● WHAT YOU ARE ASKED TO DO: Word for word, set down the records and skip each picture.

(SUPPLIED RECORDS)

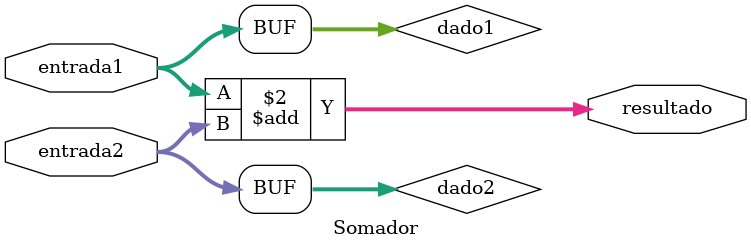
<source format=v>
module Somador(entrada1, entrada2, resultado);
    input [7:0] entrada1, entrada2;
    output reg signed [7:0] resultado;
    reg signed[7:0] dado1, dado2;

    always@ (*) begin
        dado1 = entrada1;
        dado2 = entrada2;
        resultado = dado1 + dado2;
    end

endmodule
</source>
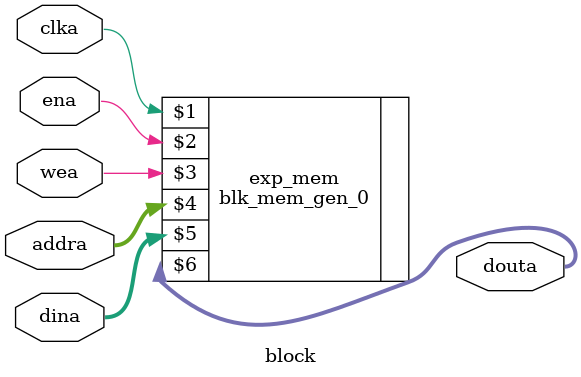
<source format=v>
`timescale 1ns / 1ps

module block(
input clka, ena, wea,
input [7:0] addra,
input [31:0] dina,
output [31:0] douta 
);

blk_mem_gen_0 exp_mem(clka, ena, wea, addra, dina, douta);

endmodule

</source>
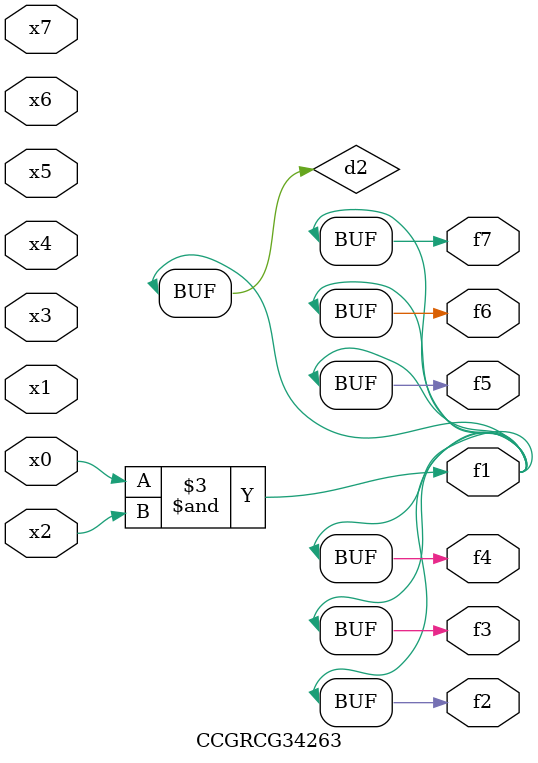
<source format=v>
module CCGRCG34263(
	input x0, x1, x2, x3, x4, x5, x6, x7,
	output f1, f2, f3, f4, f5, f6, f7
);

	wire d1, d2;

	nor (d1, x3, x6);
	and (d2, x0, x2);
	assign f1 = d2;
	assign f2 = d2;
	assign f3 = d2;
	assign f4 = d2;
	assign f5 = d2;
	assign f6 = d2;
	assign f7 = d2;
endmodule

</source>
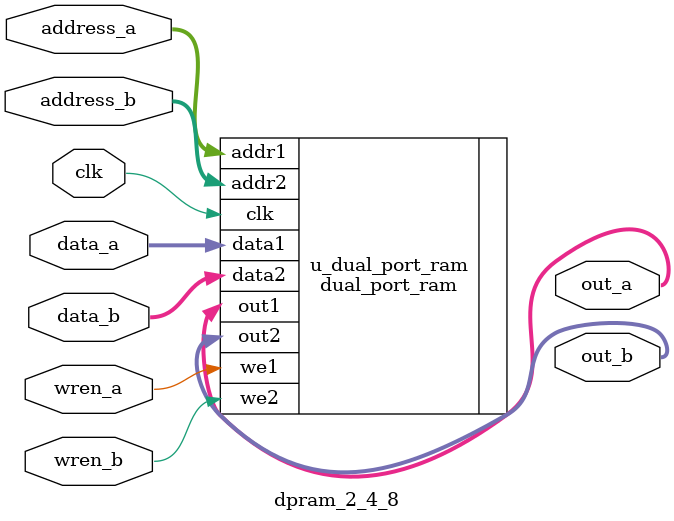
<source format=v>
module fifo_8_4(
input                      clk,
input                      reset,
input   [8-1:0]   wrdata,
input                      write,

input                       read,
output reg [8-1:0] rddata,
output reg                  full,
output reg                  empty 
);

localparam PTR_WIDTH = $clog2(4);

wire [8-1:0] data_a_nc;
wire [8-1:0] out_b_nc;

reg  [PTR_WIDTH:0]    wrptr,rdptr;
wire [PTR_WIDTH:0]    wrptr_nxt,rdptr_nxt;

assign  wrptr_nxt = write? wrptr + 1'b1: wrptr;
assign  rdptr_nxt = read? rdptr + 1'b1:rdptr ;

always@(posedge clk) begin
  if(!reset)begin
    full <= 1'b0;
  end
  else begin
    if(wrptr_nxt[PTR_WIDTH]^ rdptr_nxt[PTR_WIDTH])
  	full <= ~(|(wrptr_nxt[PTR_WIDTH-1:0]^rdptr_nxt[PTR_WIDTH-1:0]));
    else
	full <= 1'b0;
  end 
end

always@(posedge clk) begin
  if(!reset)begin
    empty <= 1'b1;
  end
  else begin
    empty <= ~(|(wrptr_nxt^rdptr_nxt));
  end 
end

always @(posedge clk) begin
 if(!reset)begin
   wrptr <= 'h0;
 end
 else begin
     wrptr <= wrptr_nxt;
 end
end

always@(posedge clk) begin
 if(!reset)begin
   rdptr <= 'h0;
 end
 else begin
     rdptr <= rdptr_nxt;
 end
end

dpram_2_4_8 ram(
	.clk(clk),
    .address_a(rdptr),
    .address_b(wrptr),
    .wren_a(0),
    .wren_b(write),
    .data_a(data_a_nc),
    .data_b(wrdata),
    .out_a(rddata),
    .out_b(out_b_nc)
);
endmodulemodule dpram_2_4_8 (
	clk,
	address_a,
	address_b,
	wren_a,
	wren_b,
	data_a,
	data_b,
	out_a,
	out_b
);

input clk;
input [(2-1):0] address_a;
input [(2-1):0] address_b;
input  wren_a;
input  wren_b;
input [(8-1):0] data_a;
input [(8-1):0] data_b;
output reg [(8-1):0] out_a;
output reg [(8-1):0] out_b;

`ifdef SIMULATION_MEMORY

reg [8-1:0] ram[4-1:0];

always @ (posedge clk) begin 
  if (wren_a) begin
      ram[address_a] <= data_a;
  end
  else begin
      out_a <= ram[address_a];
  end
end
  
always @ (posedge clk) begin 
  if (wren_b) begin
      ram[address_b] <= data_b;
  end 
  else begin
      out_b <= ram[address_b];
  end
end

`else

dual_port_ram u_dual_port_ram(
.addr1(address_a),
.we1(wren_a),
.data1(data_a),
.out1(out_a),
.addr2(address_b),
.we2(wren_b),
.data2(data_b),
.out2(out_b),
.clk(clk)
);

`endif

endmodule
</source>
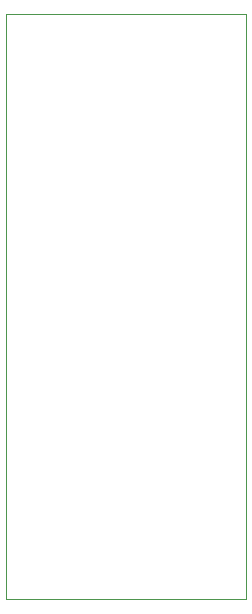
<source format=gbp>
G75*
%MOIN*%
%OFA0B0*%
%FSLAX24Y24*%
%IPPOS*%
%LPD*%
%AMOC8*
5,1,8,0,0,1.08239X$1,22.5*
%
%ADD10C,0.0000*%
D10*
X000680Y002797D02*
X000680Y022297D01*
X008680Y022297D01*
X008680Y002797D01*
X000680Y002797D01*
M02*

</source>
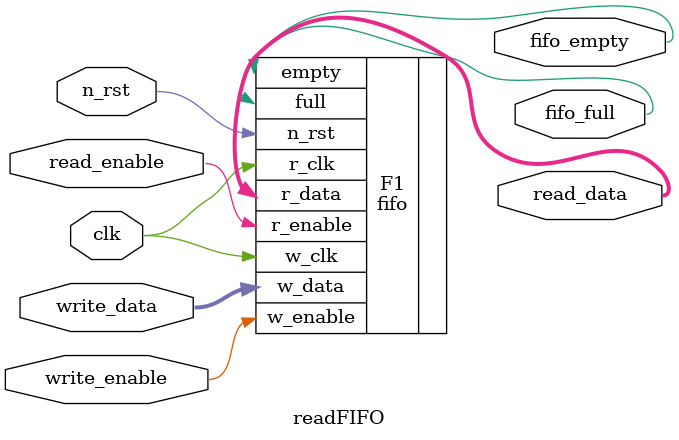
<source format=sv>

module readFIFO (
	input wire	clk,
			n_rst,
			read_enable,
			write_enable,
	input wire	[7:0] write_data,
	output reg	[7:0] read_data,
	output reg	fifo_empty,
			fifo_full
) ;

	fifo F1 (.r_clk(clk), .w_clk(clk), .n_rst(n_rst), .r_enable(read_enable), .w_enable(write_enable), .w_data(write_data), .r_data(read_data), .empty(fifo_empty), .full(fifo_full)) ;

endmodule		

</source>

(End SUPPLIED RECORDS)

● WRITTEN SOLUTION:
<source format=v>
module Somador(entrada1, entrada2, resultado);
    input [7:0] entrada1, entrada2;
    output reg signed [7:0] resultado;
    reg signed[7:0] dado1, dado2;

    always@ (*) begin
        dado1 = entrada1;
        dado2 = entrada2;
        resultado = dado1 + dado2;
    end

endmodule
</source>
<source format=v>
`timescale 1ns / 1ps

module block(
input clka, ena, wea,
input [7:0] addra,
input [31:0] dina,
output [31:0] douta 
);

blk_mem_gen_0 exp_mem(clka, ena, wea, addra, dina, douta);

endmodule

</source>
<source format=v>
module CCGRCG34263(
	input x0, x1, x2, x3, x4, x5, x6, x7,
	output f1, f2, f3, f4, f5, f6, f7
);

	wire d1, d2;

	nor (d1, x3, x6);
	and (d2, x0, x2);
	assign f1 = d2;
	assign f2 = d2;
	assign f3 = d2;
	assign f4 = d2;
	assign f5 = d2;
	assign f6 = d2;
	assign f7 = d2;
endmodule

</source>
<source format=v>
module fifo_8_4(
input                      clk,
input                      reset,
input   [8-1:0]   wrdata,
input                      write,

input                       read,
output reg [8-1:0] rddata,
output reg                  full,
output reg                  empty 
);

localparam PTR_WIDTH = $clog2(4);

wire [8-1:0] data_a_nc;
wire [8-1:0] out_b_nc;

reg  [PTR_WIDTH:0]    wrptr,rdptr;
wire [PTR_WIDTH:0]    wrptr_nxt,rdptr_nxt;

assign  wrptr_nxt = write? wrptr + 1'b1: wrptr;
assign  rdptr_nxt = read? rdptr + 1'b1:rdptr ;

always@(posedge clk) begin
  if(!reset)begin
    full <= 1'b0;
  end
  else begin
    if(wrptr_nxt[PTR_WIDTH]^ rdptr_nxt[PTR_WIDTH])
  	full <= ~(|(wrptr_nxt[PTR_WIDTH-1:0]^rdptr_nxt[PTR_WIDTH-1:0]));
    else
	full <= 1'b0;
  end 
end

always@(posedge clk) begin
  if(!reset)begin
    empty <= 1'b1;
  end
  else begin
    empty <= ~(|(wrptr_nxt^rdptr_nxt));
  end 
end

always @(posedge clk) begin
 if(!reset)begin
   wrptr <= 'h0;
 end
 else begin
     wrptr <= wrptr_nxt;
 end
end

always@(posedge clk) begin
 if(!reset)begin
   rdptr <= 'h0;
 end
 else begin
     rdptr <= rdptr_nxt;
 end
end

dpram_2_4_8 ram(
	.clk(clk),
    .address_a(rdptr),
    .address_b(wrptr),
    .wren_a(0),
    .wren_b(write),
    .data_a(data_a_nc),
    .data_b(wrdata),
    .out_a(rddata),
    .out_b(out_b_nc)
);
endmodulemodule dpram_2_4_8 (
	clk,
	address_a,
	address_b,
	wren_a,
	wren_b,
	data_a,
	data_b,
	out_a,
	out_b
);

input clk;
input [(2-1):0] address_a;
input [(2-1):0] address_b;
input  wren_a;
input  wren_b;
input [(8-1):0] data_a;
input [(8-1):0] data_b;
output reg [(8-1):0] out_a;
output reg [(8-1):0] out_b;

`ifdef SIMULATION_MEMORY

reg [8-1:0] ram[4-1:0];

always @ (posedge clk) begin 
  if (wren_a) begin
      ram[address_a] <= data_a;
  end
  else begin
      out_a <= ram[address_a];
  end
end
  
always @ (posedge clk) begin 
  if (wren_b) begin
      ram[address_b] <= data_b;
  end 
  else begin
      out_b <= ram[address_b];
  end
end

`else

dual_port_ram u_dual_port_ram(
.addr1(address_a),
.we1(wren_a),
.data1(data_a),
.out1(out_a),
.addr2(address_b),
.we2(wren_b),
.data2(data_b),
.out2(out_b),
.clk(clk)
);

`endif

endmodule
</source>
<source format=gbp>
G75*
%MOIN*%
%OFA0B0*%
%FSLAX24Y24*%
%IPPOS*%
%LPD*%
%AMOC8*
5,1,8,0,0,1.08239X$1,22.5*
%
%ADD10C,0.0000*%
D10*
X000680Y002797D02*
X000680Y022297D01*
X008680Y022297D01*
X008680Y002797D01*
X000680Y002797D01*
M02*

</source>
<source format=sv>

module readFIFO (
	input wire	clk,
			n_rst,
			read_enable,
			write_enable,
	input wire	[7:0] write_data,
	output reg	[7:0] read_data,
	output reg	fifo_empty,
			fifo_full
) ;

	fifo F1 (.r_clk(clk), .w_clk(clk), .n_rst(n_rst), .r_enable(read_enable), .w_enable(write_enable), .w_data(write_data), .r_data(read_data), .empty(fifo_empty), .full(fifo_full)) ;

endmodule		

</source>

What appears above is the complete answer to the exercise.